"A test of the national missile defense system failed Monday when an interceptor missile did not launch from its island base in the Pacific Ocean, the military said. It was the second failure in months for the experimental program."
There are a lot of people that attack this program as a waste of money, a boondongle that will never work and useless exercise in the face of a diminished threat.
I am not one of those people.
"You're a liberal, how can justify this waste?", I am asked with shock and awe, "You've drank the Kool-Aid of the Neo-Cons."
First of all, missile defense, as a workable system, is probably never going to work in my lifetime. It's too complicated for us to develop right now - that's why even highly controlled tests fail miserably. Secondly, forget about Seattle, I'd be shocked if North Korea could successfully launch a missile at Seoul. It's value is somewhat limited in the final application.
With that being said, I still support this program, precisely because it is so complex it probably won't work. The scientific knowledge that we'll gain from this kind of project will be immeasurable in value. Look at NASA - going to the Moon has little value, but the science and technology developed out of the effort is what makes so much of lives possible today. Small electronics, computers, safety devices, etc...all a result of NASA effort.

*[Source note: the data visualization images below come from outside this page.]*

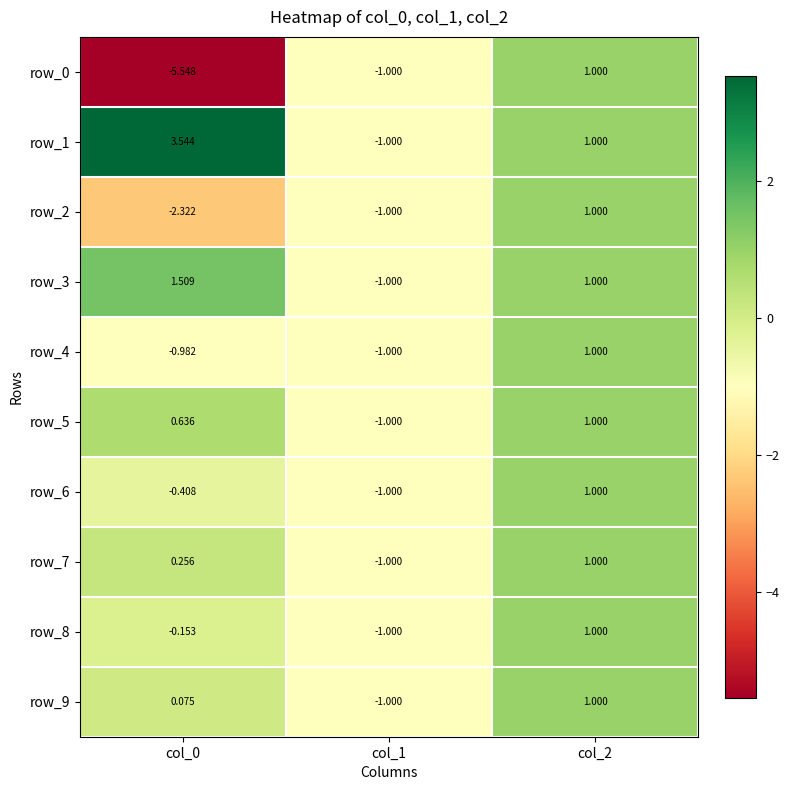

Is the value of row_0 at col_1 greater than the value of row_3 at col_0?

No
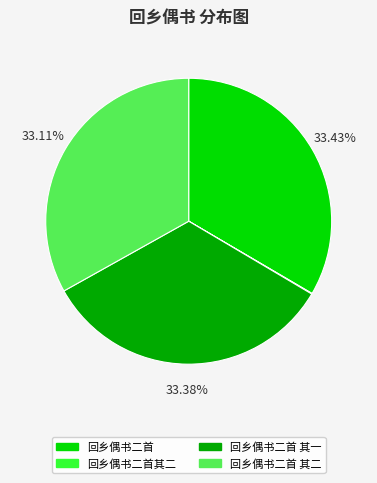

To the nearest percent, what portion does 回乡偶书二首 represent?

33%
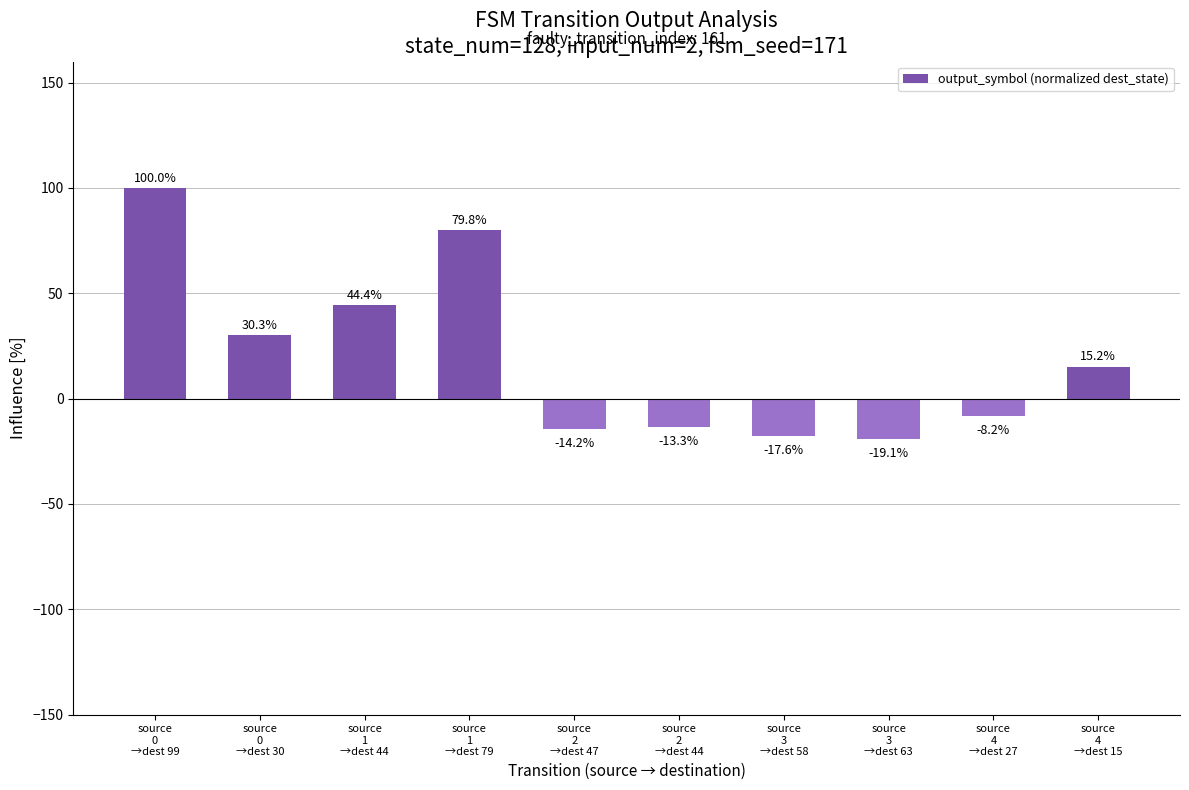

What is the approximate value at source
1
→dest 79?

79.8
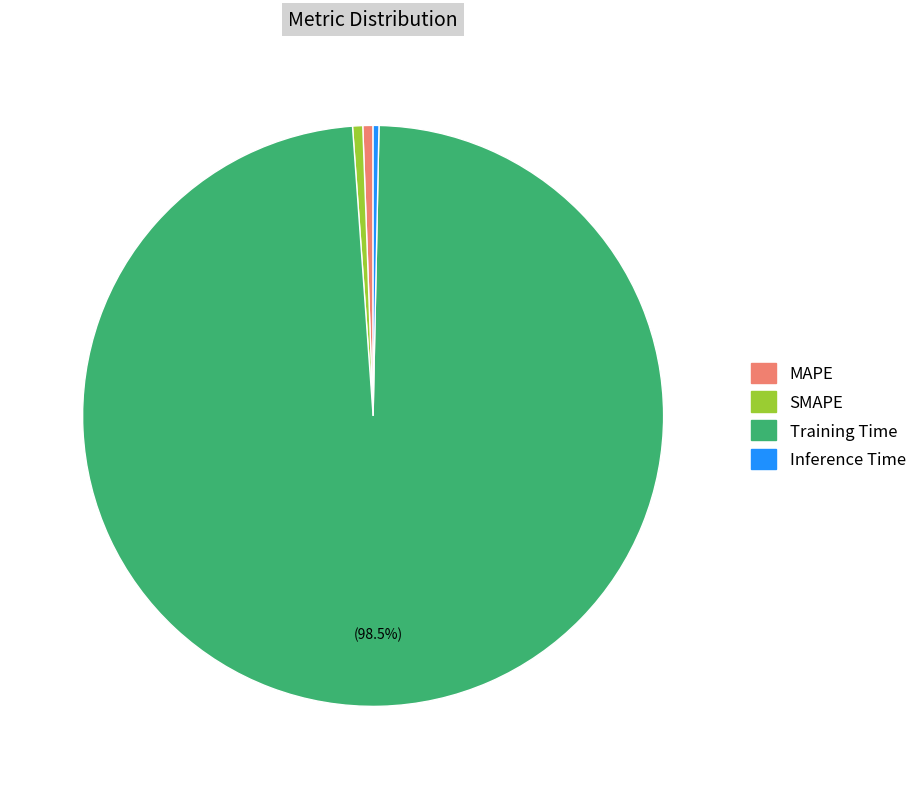

To the nearest percent, what is the difference between the largest and smallest slice percentages?

98%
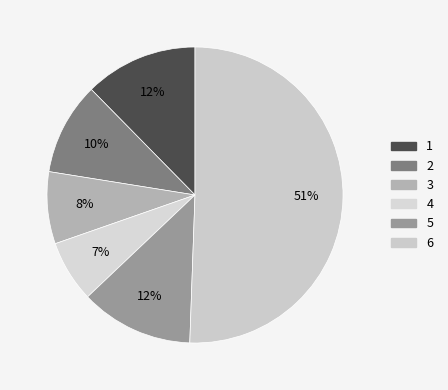

Does 1 represent more than half of the total?

No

The two best technology drivers in this country are funded by our government - sorry general commercial industry, but you don't hold a candle to the defense industry and universities. Lockheed Martin and the University of California System will do more to advance science and technology with defense contracts and NSF money this year than Ford & GM will do in this entire decade.
If we insist on having a high defense budget, better that it's INVESTED in product development and research than thrown away on consumption spending like paying for overseas bases.
Let's face it - the "market" isn't going to fix oil dependence issues, it's going to create a war for energy between rich and poor, U.S. and China. The path off of oil is going to come from the military, trying to figure out how to move armored divisions without relying so much on oil. Northrup Grumman, on the government's dime, will be asked to figure out how to move armour without oil, or at least get high mileage. The theory will come from a university physics or engineering department, the first practical application will be in defense, and Ford will use the technology in a passenger car.
Most things are like this - small business (or big business for that matter) didn't invent the Internet. Al Gore has a better claim to that because he was a government employee at the time of creation. Private industry didn't invent nuclear energy on their own. Heck, plastics technology advancement had more to do with WWII than the market ever did.
Maybe there's a better way to get more bang for the buck, but with a concern about quarterly profits, I don't expect business to give us much of anything in the way of R & D - the shareholders are too darn fickle. I don't care if missile defense ever works, but as an engine for innovation, it's fine by me. The government should keep on funding programs like this.